SUPPLIED MATERIAL
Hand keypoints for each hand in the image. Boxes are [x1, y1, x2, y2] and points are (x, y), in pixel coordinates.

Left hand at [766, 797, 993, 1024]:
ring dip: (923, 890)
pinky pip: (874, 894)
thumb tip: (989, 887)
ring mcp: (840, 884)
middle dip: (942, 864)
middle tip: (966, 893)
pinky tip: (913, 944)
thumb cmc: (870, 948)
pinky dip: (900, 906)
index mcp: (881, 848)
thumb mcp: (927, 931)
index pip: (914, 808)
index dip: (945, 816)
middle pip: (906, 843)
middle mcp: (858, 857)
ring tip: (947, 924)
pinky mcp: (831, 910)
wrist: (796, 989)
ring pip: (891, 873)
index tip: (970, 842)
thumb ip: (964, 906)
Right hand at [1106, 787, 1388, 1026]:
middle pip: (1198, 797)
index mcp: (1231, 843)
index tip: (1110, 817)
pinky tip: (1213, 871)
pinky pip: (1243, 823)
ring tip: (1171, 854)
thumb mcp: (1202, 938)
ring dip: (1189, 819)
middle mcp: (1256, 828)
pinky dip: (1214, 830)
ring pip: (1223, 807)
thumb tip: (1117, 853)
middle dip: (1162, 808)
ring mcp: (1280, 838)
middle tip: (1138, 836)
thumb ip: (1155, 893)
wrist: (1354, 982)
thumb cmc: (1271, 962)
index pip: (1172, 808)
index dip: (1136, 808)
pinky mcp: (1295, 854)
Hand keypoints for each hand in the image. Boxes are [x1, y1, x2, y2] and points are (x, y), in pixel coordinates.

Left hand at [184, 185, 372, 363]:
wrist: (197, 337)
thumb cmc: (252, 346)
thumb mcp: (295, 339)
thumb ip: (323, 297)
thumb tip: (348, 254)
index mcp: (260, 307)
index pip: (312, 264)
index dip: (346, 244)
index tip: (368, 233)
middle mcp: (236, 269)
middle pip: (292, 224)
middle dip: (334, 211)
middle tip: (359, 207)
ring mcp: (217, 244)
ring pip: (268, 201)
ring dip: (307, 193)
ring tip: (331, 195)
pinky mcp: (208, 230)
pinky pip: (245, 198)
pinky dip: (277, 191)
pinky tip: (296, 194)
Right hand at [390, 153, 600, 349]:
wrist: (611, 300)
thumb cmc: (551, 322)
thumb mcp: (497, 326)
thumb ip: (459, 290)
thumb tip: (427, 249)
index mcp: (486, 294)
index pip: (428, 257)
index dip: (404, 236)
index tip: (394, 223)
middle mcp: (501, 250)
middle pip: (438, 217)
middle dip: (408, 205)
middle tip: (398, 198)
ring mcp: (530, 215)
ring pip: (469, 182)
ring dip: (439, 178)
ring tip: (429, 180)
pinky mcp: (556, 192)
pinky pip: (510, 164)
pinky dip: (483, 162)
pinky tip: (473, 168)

TASK OBJECTIVE
Among the lines above, repeat exactly those from the line with "ring tip: (1171, 854)" to the line with "ring pip: (268, 201)", counting both ends.

ANSWER FOR THE TASK
ring tip: (1171, 854)
thumb mcp: (1202, 938)
ring dip: (1189, 819)
middle mcp: (1256, 828)
pinky dip: (1214, 830)
ring pip: (1223, 807)
thumb tip: (1117, 853)
middle dip: (1162, 808)
ring mcp: (1280, 838)
middle tip: (1138, 836)
thumb ip: (1155, 893)
wrist: (1354, 982)
thumb cmc: (1271, 962)
index pip: (1172, 808)
index dip: (1136, 808)
pinky mcp: (1295, 854)
Hand keypoints for each hand in the image. Boxes are [x1, y1, x2, y2] and points are (x, y), in pixel coordinates.

Left hand at [184, 185, 372, 363]:
wrist: (197, 337)
thumb cmc: (252, 346)
thumb mcp: (295, 339)
thumb ip: (323, 297)
thumb tip: (348, 254)
index mcp: (260, 307)
index pip: (312, 264)
index dip: (346, 244)
index tip: (368, 233)
middle mcp: (236, 269)
middle pip: (292, 224)
middle dip: (334, 211)
middle tip: (359, 207)
ring mcp: (217, 244)
ring pip: (268, 201)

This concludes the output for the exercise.